Keep an eye on your electrician.
The billboards are the creation of lifetime Houstonian Scott Van Dyke, who is locked in a big legal battle with the folks who did the repairs on his home after Hurricane Ike.
Not just any home. Van Dyke bought the old MD Anderson mansion in the Museum District.
“I wanted to get the message out that there is a lot going on behind the walls in my opinion that people are not aware of and could come back and either burn down their homes or even kill them,” says Van Dyke.
Lots of Houstonians are complaining about post-hurricane contractors these days. Van Dyke’s case in in the courts, waiting for a decision by the 14th Court of Appeals.
Van Dyke had stopped paying the bills when the cost of the work went way over what he was told it would cost. He got sued by the contractor.
That’s when he first learned a lot of the electrical work didn’t meet code and was dangerous.

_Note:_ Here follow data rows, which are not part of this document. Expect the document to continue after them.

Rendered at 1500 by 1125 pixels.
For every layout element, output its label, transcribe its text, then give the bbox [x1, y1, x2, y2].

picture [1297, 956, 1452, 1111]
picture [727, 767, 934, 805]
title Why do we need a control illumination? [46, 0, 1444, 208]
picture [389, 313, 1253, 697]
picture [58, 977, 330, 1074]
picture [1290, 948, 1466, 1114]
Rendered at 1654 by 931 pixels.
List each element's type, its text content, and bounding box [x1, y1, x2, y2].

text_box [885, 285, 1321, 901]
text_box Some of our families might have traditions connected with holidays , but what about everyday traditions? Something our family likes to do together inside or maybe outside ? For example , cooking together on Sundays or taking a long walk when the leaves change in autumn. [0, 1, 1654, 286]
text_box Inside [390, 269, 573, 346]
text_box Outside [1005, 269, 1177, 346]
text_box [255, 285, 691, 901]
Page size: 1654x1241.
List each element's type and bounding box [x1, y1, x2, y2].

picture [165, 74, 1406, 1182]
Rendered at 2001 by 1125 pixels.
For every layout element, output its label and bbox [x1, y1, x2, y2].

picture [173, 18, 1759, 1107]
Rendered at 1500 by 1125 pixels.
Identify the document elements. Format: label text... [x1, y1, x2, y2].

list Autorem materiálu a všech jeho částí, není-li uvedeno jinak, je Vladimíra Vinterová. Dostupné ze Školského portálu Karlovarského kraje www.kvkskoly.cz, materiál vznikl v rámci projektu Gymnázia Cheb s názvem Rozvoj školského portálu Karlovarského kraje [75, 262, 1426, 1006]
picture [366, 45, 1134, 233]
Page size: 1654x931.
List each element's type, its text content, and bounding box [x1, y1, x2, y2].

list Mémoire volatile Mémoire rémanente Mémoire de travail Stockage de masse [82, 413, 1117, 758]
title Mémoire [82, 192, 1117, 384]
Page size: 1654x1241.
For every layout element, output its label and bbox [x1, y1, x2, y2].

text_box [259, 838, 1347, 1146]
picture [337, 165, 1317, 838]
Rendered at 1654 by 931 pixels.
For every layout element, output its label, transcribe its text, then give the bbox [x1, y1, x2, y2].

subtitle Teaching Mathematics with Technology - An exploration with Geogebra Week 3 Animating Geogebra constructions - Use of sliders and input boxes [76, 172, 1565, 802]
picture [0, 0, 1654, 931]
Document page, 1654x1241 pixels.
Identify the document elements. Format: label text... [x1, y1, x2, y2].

The jury in Van Dyke’s case sided with the contractor and ever since Van Dyke has been on a mission, wanting to warn Houstonians to check the work as it’s being done.
The case also has raised questions about possible conflicts of interest.
The contractor fighting Van Dyke paid a member of the City of Houston electric board to help him win the case. The electric board polices fights over electrical work to make sure it’s safe.
“If a person is on the electrical board they should not be allowed to be a paid expert in an electrical lawsuit because the very reason the contractor is hiring him is because of his influence.”
The 14th court of appeals hasn’t ruled yet, but Van Dyke hopes the billboards can save a life.